══ Data excerpt

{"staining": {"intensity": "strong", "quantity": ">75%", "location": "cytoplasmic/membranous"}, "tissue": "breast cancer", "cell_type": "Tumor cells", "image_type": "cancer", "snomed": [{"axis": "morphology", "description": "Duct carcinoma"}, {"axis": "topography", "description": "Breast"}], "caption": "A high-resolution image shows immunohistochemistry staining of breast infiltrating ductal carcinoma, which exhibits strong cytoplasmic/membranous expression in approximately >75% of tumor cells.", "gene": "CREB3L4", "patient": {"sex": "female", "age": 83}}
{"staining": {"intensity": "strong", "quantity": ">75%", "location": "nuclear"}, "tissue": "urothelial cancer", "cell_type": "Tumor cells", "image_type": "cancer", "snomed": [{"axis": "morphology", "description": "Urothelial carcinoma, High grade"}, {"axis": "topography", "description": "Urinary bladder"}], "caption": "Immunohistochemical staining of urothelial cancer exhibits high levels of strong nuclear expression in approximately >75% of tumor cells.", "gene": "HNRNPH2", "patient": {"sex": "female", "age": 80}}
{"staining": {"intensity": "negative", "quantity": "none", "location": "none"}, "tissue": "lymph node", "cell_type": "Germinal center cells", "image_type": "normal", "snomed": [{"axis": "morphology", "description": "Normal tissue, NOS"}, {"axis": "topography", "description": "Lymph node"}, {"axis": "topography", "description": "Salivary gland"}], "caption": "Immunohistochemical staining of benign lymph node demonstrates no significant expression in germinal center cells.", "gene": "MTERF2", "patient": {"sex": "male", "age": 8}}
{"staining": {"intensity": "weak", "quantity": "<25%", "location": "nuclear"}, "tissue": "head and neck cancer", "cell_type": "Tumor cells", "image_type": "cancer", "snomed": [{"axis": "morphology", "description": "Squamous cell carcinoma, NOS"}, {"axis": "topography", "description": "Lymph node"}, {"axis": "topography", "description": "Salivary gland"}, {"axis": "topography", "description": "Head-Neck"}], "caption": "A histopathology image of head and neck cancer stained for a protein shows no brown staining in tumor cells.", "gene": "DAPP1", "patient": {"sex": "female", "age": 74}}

════

--- Exercise description ---
Everything in the listing should be given again word for word.

--- Output of the task ---
{"staining": {"intensity": "strong", "quantity": ">75%", "location": "cytoplasmic/membranous"}, "tissue": "breast cancer", "cell_type": "Tumor cells", "image_type": "cancer", "snomed": [{"axis": "morphology", "description": "Duct carcinoma"}, {"axis": "topography", "description": "Breast"}], "caption": "A high-resolution image shows immunohistochemistry staining of breast infiltrating ductal carcinoma, which exhibits strong cytoplasmic/membranous expression in approximately >75% of tumor cells.", "gene": "CREB3L4", "patient": {"sex": "female", "age": 83}}
{"staining": {"intensity": "strong", "quantity": ">75%", "location": "nuclear"}, "tissue": "urothelial cancer", "cell_type": "Tumor cells", "image_type": "cancer", "snomed": [{"axis": "morphology", "description": "Urothelial carcinoma, High grade"}, {"axis": "topography", "description": "Urinary bladder"}], "caption": "Immunohistochemical staining of urothelial cancer exhibits high levels of strong nuclear expression in approximately >75% of tumor cells.", "gene": "HNRNPH2", "patient": {"sex": "female", "age": 80}}
{"staining": {"intensity": "negative", "quantity": "none", "location": "none"}, "tissue": "lymph node", "cell_type": "Germinal center cells", "image_type": "normal", "snomed": [{"axis": "morphology", "description": "Normal tissue, NOS"}, {"axis": "topography", "description": "Lymph node"}, {"axis": "topography", "description": "Salivary gland"}], "caption": "Immunohistochemical staining of benign lymph node demonstrates no significant expression in germinal center cells.", "gene": "MTERF2", "patient": {"sex": "male", "age": 8}}
{"staining": {"intensity": "weak", "quantity": "<25%", "location": "nuclear"}, "tissue": "head and neck cancer", "cell_type": "Tumor cells", "image_type": "cancer", "snomed": [{"axis": "morphology", "description": "Squamous cell carcinoma, NOS"}, {"axis": "topography", "description": "Lymph node"}, {"axis": "topography", "description": "Salivary gland"}, {"axis": "topography", "description": "Head-Neck"}], "caption": "A histopathology image of head and neck cancer stained for a protein shows no brown staining in tumor cells.", "gene": "DAPP1", "patient": {"sex": "female", "age": 74}}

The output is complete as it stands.